When I left my custodial sentences behind me, the most interesting thing was the fear. I did not quite know what I was doing, even though I had a family and friends. It was a sense of loss of order and structure. We should never forget that a lot of people who commit crime come from shambolic backgrounds, with enormous stress and emotional and psychological damage. I was a very damaged boy. When you go into a custodial sentence, there are many minuses—you lose your freedom and your decision-making—but sometimes there is the building of comradeship. If you have good screws—sorry, prison officers—who are interested in what you are doing, you almost have a replacement for your family.
I am all for restorative justice. I would have put that farmer on a little boat and made him do it 24 hours a day. It is great to talk about restorative things, but you are dealing with damaged children, and they are our damaged children; 90% of them will be the inheritors of poverty, not people who come from the top drawer. Occasionally you would meet an old Etonian when you were banged up, but it was largely “sex and drugs and rock & roll” that got them there, and we were all very jealous of them. Let us make the prisons work by a process of triangulation. There is the justice system, the education system and the health system. They should all be brought together to make the most of that experience for those troubled children. When a man points a knife at you or throws a brick at you, it is not because he was born with a knife or a brick in his hand. It is because of what has happened to him because of the adult world that we live in. One of the greatest things we can do is to say, “Okay, your life has been bad, but let’s try to make changes”.
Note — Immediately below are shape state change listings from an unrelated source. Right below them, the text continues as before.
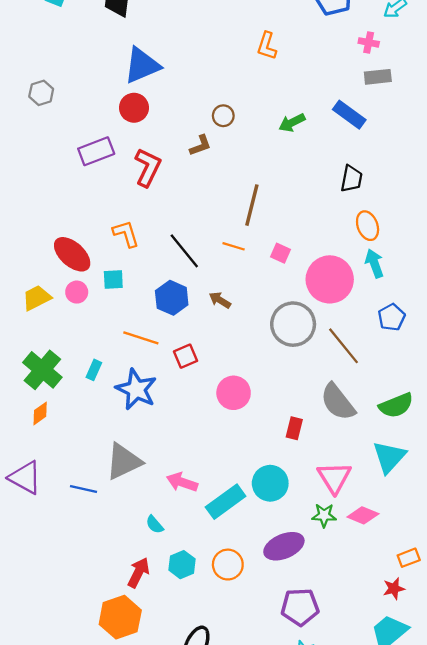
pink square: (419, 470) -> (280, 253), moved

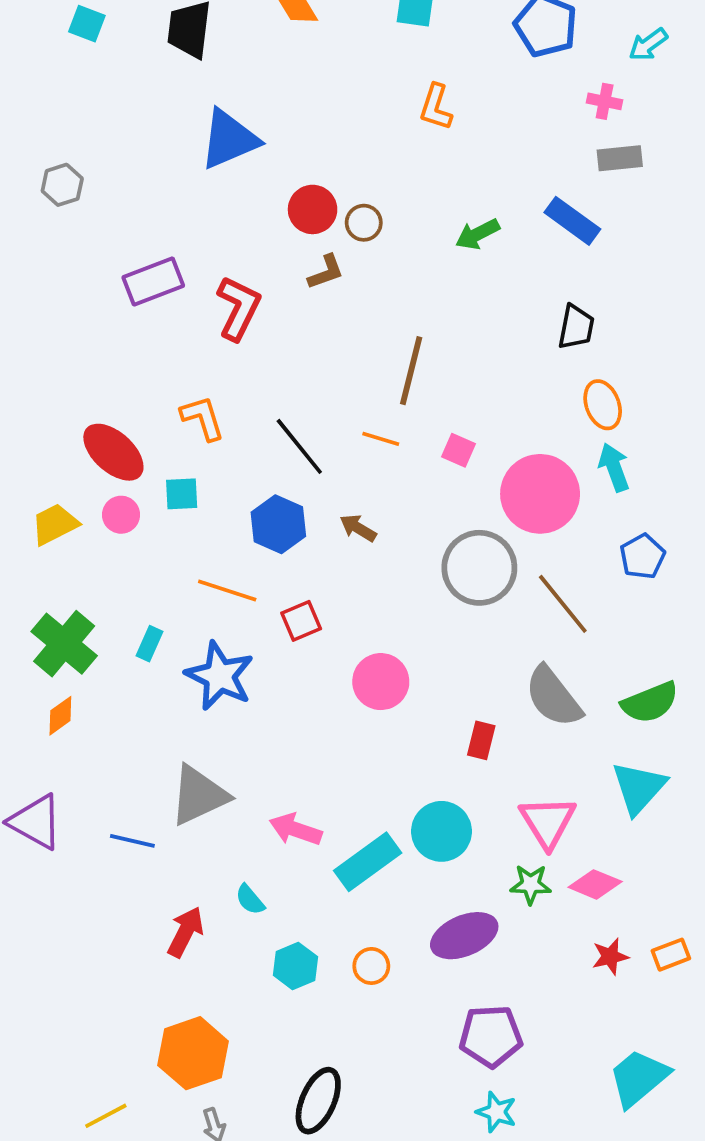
red circle: (134, 108) -> (313, 209), moved
orange circle: (228, 565) -> (371, 966), size x0.7
red arrow: (139, 573) -> (185, 932), moved
red star: (394, 589) -> (610, 957), moved

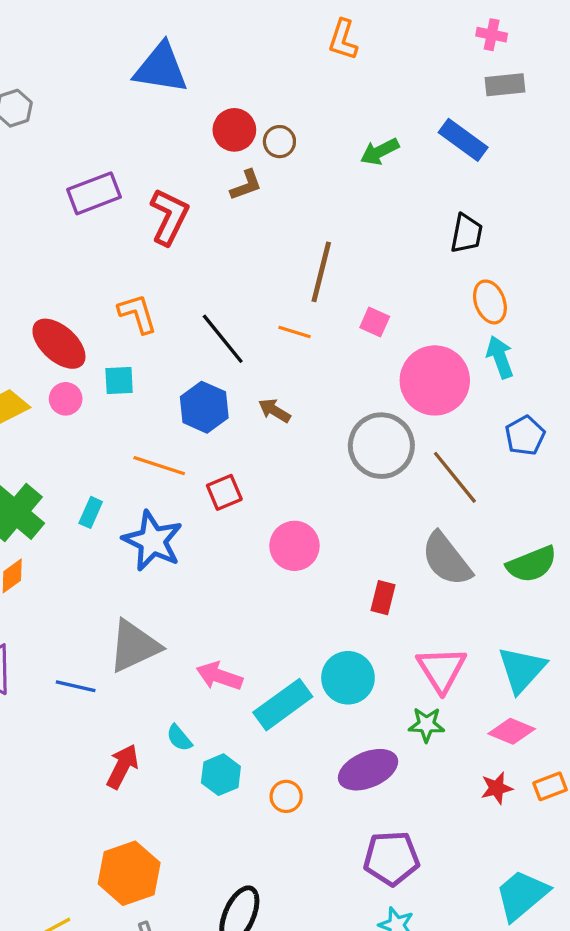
blue triangle: (229, 139) -> (161, 68), turned 32
pink square: (459, 450) -> (375, 322), moved
cyan triangle: (639, 788) -> (522, 669), moved
pink diamond: (595, 884) -> (512, 731), moved
cyan hexagon: (295, 966) -> (221, 775), moved

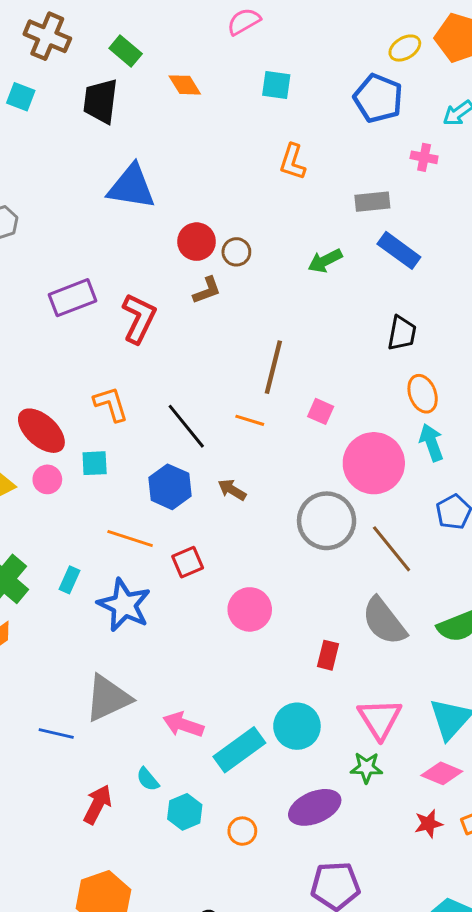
gray rectangle: (505, 85) -> (372, 202), moved

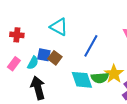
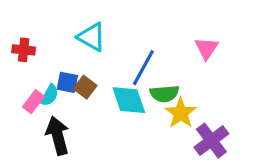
pink rectangle: (14, 64) -> (33, 102), moved
green semicircle: (100, 78) -> (164, 94), moved
cyan diamond: (82, 80) -> (129, 100), moved

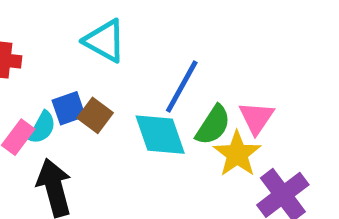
pink triangle: (207, 48) -> (256, 118), moved
blue square: (67, 82) -> (69, 108), turned -30
green semicircle: (164, 94) -> (213, 125), turned -52

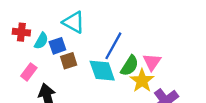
blue square: (69, 108) -> (57, 46), moved
brown square: (95, 115) -> (69, 61), turned 35
cyan semicircle: (42, 127) -> (41, 41), moved

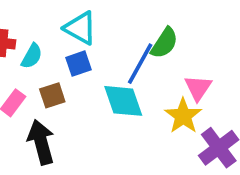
blue square: (57, 46) -> (78, 64), moved
brown square: (69, 61) -> (52, 95), moved
green semicircle: (130, 66) -> (164, 43), moved

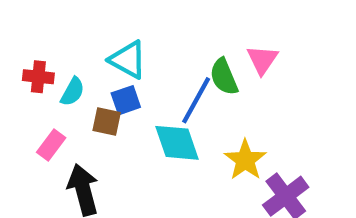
green semicircle: (164, 43) -> (224, 77), turned 124
pink triangle: (198, 88) -> (262, 60), moved
brown square: (52, 95) -> (107, 122), moved, turned 30

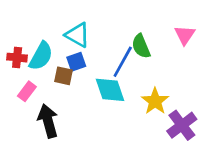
pink triangle: (262, 60) -> (185, 35), moved
red cross: (38, 77) -> (17, 58), moved
cyan semicircle: (72, 92) -> (41, 56), size x1.5

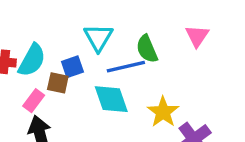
cyan triangle: (78, 35) -> (98, 38), moved, turned 32
blue line: (123, 62) -> (126, 67), turned 48
pink rectangle: (27, 91) -> (34, 101), moved

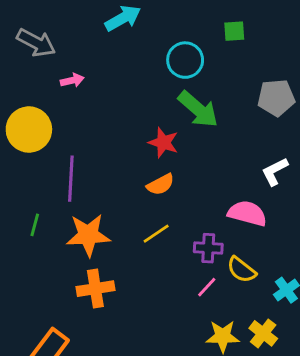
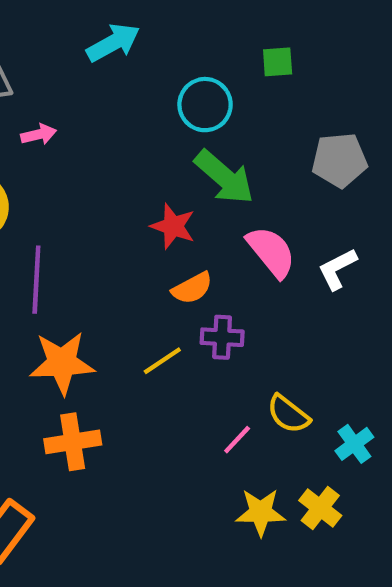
orange semicircle: (161, 184) -> (192, 288), moved
pink semicircle: (247, 213) -> (271, 252), moved, turned 36
purple cross: (208, 248) -> (222, 337), moved

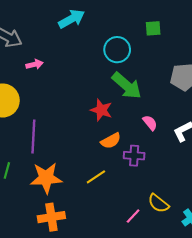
pink semicircle: (271, 252) -> (150, 123), size x0.6
purple cross: (222, 337) -> (134, 156), moved

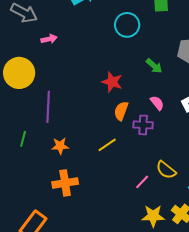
green arrow: (127, 86) -> (154, 66), moved, size x0.6
pink semicircle: (150, 123) -> (157, 103), moved
orange semicircle: (111, 141) -> (121, 111), turned 138
orange star: (46, 178) -> (60, 146), size x0.6

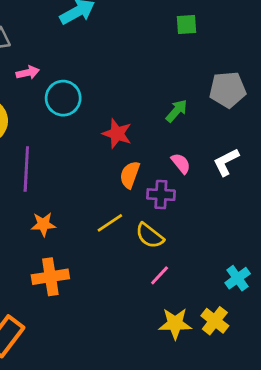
cyan circle: (127, 25) -> (63, 98), moved
green arrow: (154, 66) -> (177, 111), turned -90
yellow semicircle: (166, 170) -> (150, 236), moved

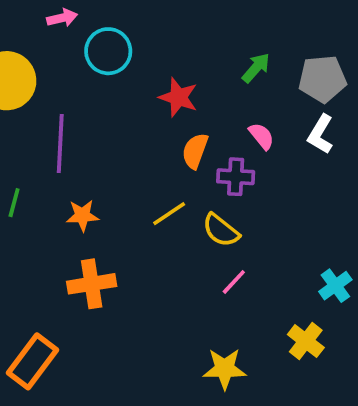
gray pentagon: (228, 90) -> (322, 79), moved
white L-shape: (226, 162) -> (321, 134), turned -32
yellow star: (175, 324) -> (225, 369), moved

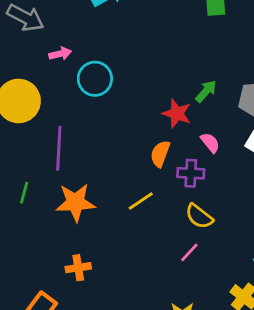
red star: (178, 97) -> (177, 113), moved
orange star: (82, 215) -> (75, 202), size x1.6
yellow semicircle: (221, 230) -> (199, 216), moved
orange cross: (92, 284) -> (78, 268), moved, size x0.7

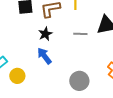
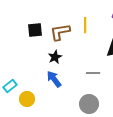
gray line: (80, 34) -> (93, 73), moved

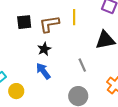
gray line: (93, 73) -> (82, 65), turned 64

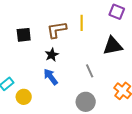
black square: (24, 22) -> (24, 35), moved

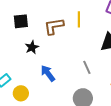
black square: (24, 35) -> (21, 21), moved
black star: (52, 55) -> (32, 47), moved

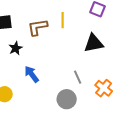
gray line: (87, 67) -> (78, 77), moved

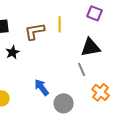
blue arrow: (32, 74) -> (42, 87), moved
gray line: (78, 77) -> (82, 69), moved

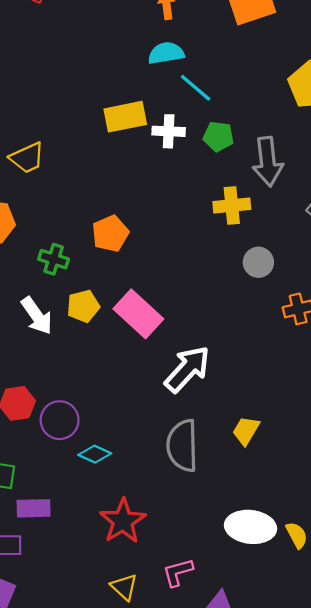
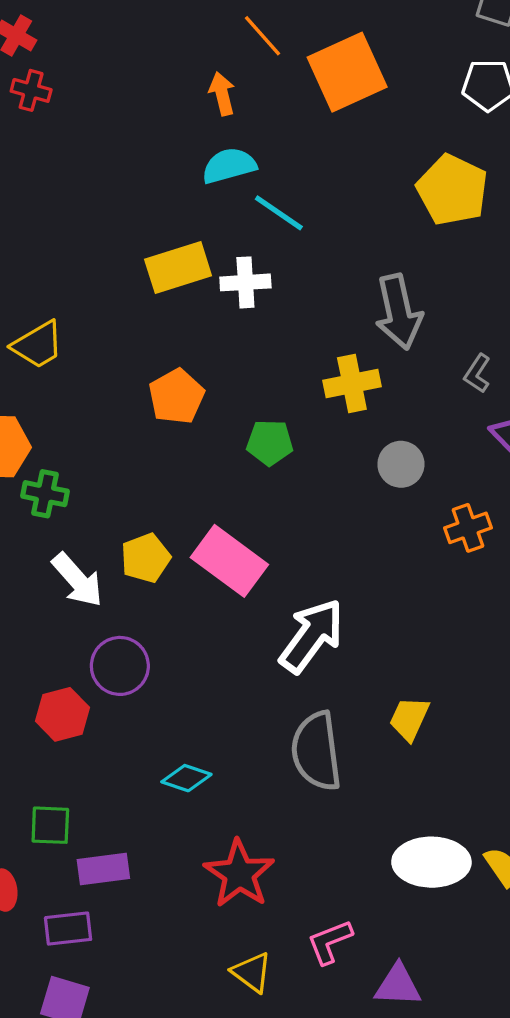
green pentagon: (218, 136) -> (270, 443), moved
orange pentagon: (110, 234) -> (176, 396), moved
green cross: (54, 259) -> (45, 494), moved
purple circle: (60, 420) -> (120, 666), moved

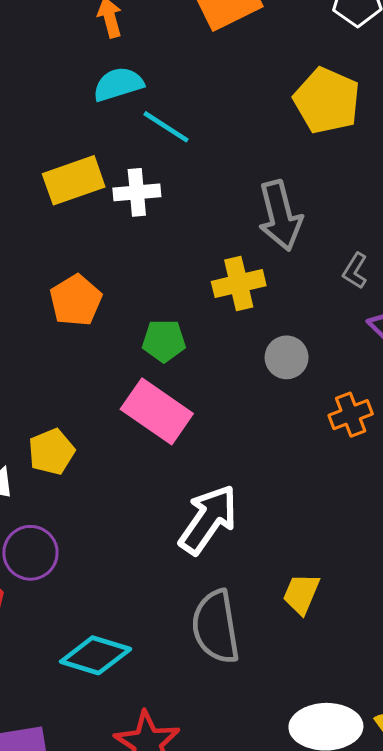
pink rectangle: (229, 561) -> (157, 411), moved
cyan diamond: (186, 778) -> (96, 655), size x1.5

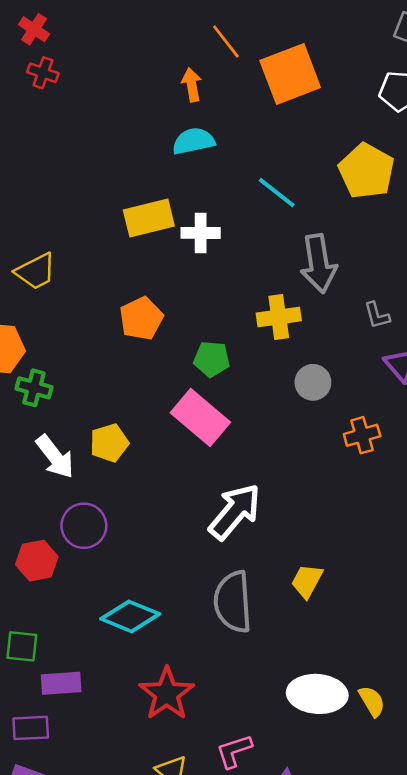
cyan line: (166, 127) -> (277, 193), moved
gray L-shape: (355, 271) -> (377, 315), turned -52

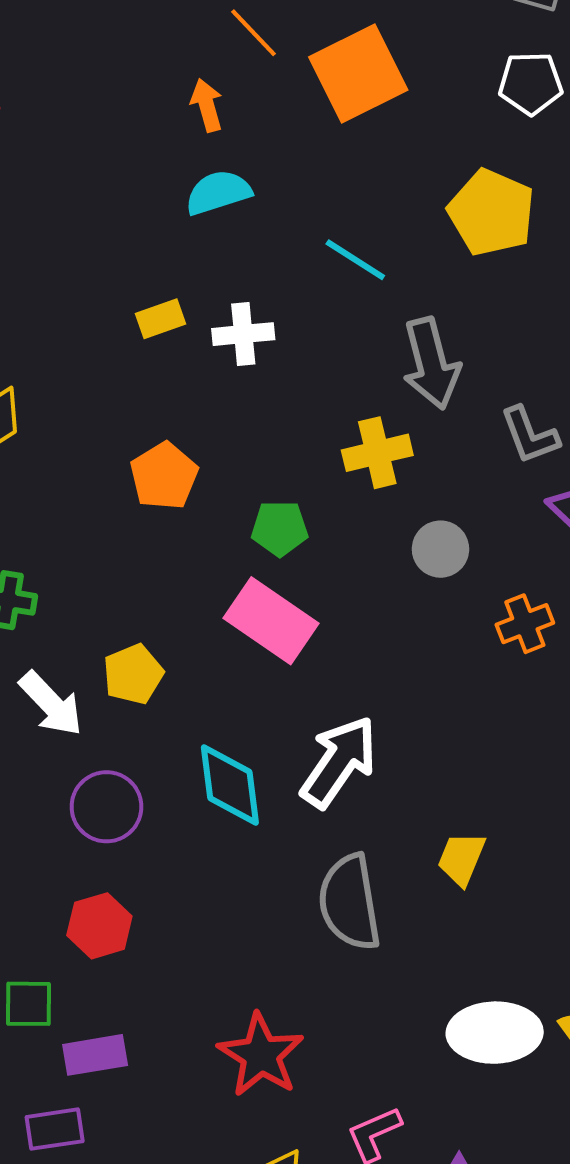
yellow rectangle: (149, 218) -> (160, 319), size x0.6
gray L-shape: (377, 315) -> (530, 435), size x1.4
red hexagon: (37, 561) -> (99, 926), moved
cyan diamond: (130, 616) -> (230, 785), moved, turned 66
When I was in the custodial system as a boy and a young man, quite a lot of people there were looking out for us. They were not great psychologists, but they were looking out for us. I would like to see ordinary people encouraged to come into the custodial system to help and support. I would like to see not just psychiatrists but nurses and teachers in there. I would like to see the people saying, “You are special enough to be locked up, but you are also special enough to assist, so that when you leave, you are special enough to rejoin the rest of the world”.